Sudahi
Sejak detik itu, tali yang mengikat kita terputus. Dinding yang
tak pernah ada, tiba-tiba saja ada dan meninggi.
Suara kita tidak lagi beradu di tengah bising suara orang
lain. Tidak lagi terbahak pada satu lelucon lagi. Tidak berbagi senyum seperti
sebelumnya. Tidak bertukar kabar seperti biasanya.
Tidak, kita sudahi itu sejak hari itu.
Kusadari, kamu sudah jauh lebih bahagia semenjak memilih
pergi, tidak merasa diganggu atas damaimu olehku. Jauh lebih sering mencipta gelak tawa. Kamu bahagia, kan?
Kemudian aku juga tahu, kamu temukan dia yang katamu
benar-benar mengerti kamu, melebihi aku. Lebih mengasyikkan dari yang biasanya
aku usahakan. Kamu temukan perempuan yang kata mereka memang melebihi aku,
parasnya, senyum manisnya, cara bicaranya yang lembut, dan caranya menatapmu. Katanya
dia lebih daripada aku. Tahu darimana?
Apa dia tahu kamu tidak suka terlalu banyak ditanya ketika
marah? Apa dia tahu kamu tidak suka diganggu ketika tidur? Apa dia tahu kamu
tidak suka makanan manis? Apa dia tahu kalau kamu bosan kamu akan mengasingkan
diri? Aku tahu. Rasanya begitu tidak adil, kan? Aku yang bertahun-tahun ada
pada tiap susahmu, tapi dia yang dibilang lebih baik dari aku? Bahkan dia belum
selama itu untuk bisa jadi yang lebih dari aku.
Sialan!
Setahuku, kita berdua sama-sama menjatuhkan hati, sama-sama
menumbuhkan rasa pada dada masing-masing, lalu kenapa kamu cepat sekali
berbalik arah dan memilih berbeda jalan denganku? sedangkan aku seperti orang
tolol yang terdiam melihat kepergianmu. Ketika mengubur rasa terasa mudah
untukmu, sedang aku? Sampai mati-matian pun rasa itu masih teguh bersemayam
dalam dada.
Menyebalkan!
Sudahlah, memang seharusnya ini cepat-cepat disudahi, kan? Agar
tulisan-tulisan yang kamu baca ini tidak lagi berisikan tentang patah yang aku
alami setelah kita berpisah.

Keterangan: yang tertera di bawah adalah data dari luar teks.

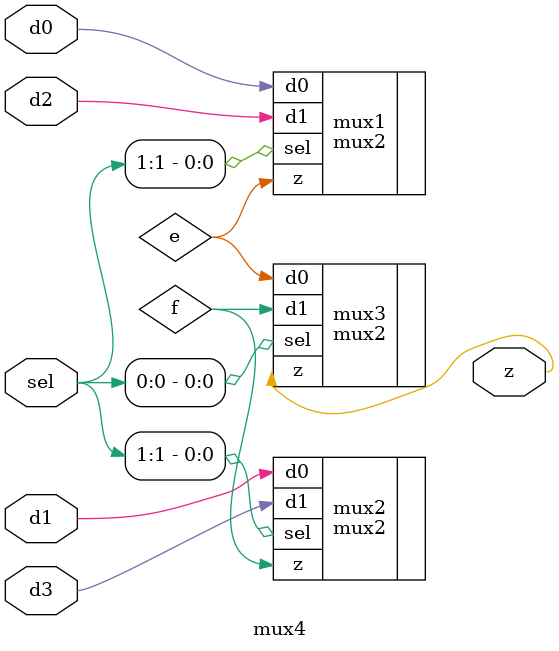
<source format=sv>
module mux4 (
    input logic d0,          // Data input 0
    input logic d1,          // Data input 1
    input logic d2,          // Data input 2
    input logic d3,          // Data input 3
    input logic [1:0] sel,   // Select input
    output logic z           // Output
);

// Put your code here
// ------------------
    logic e,f;
    mux2 mux1 (
        .d0(d0),
        .d1(d2),
        .sel(sel[1]),
        .z(e)
    );

    mux2 mux2 (
        .d0(d1),
        .d1(d3),
        .sel(sel[1]),
        .z(f)
    );

    mux2 mux3 (
        .d0(e),
        .d1(f),
        .sel(sel[0]),
        .z(z)
    );


// End of your code

endmodule
</source>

Agar kamu tidak lagi merasa dihantui oleh rasa
bersalah kelak. Dan aku sudah tidak lagi merasa terbebani dengan rasa yang pada
akhirnya bertepuk sebelah tangan. Harusnya
memang disudahi.
Meski begitu, doa untuk bahagiamu nyatanya tak kusudahi. Aku
masih merapalkannya disela-sela ibadahku. Meski kamu sudah terasa jahat, tapi
mendoakanmu masih kulakukan. Sejahat-jahatnya kamu, kamu pernah berbagi bahagia
sebelum menyebar luka.
Dan doakan aku juga, agar berhasil menyudahi rasa. Menyusulmu
bertemu bahagia dan meninggalkan duka.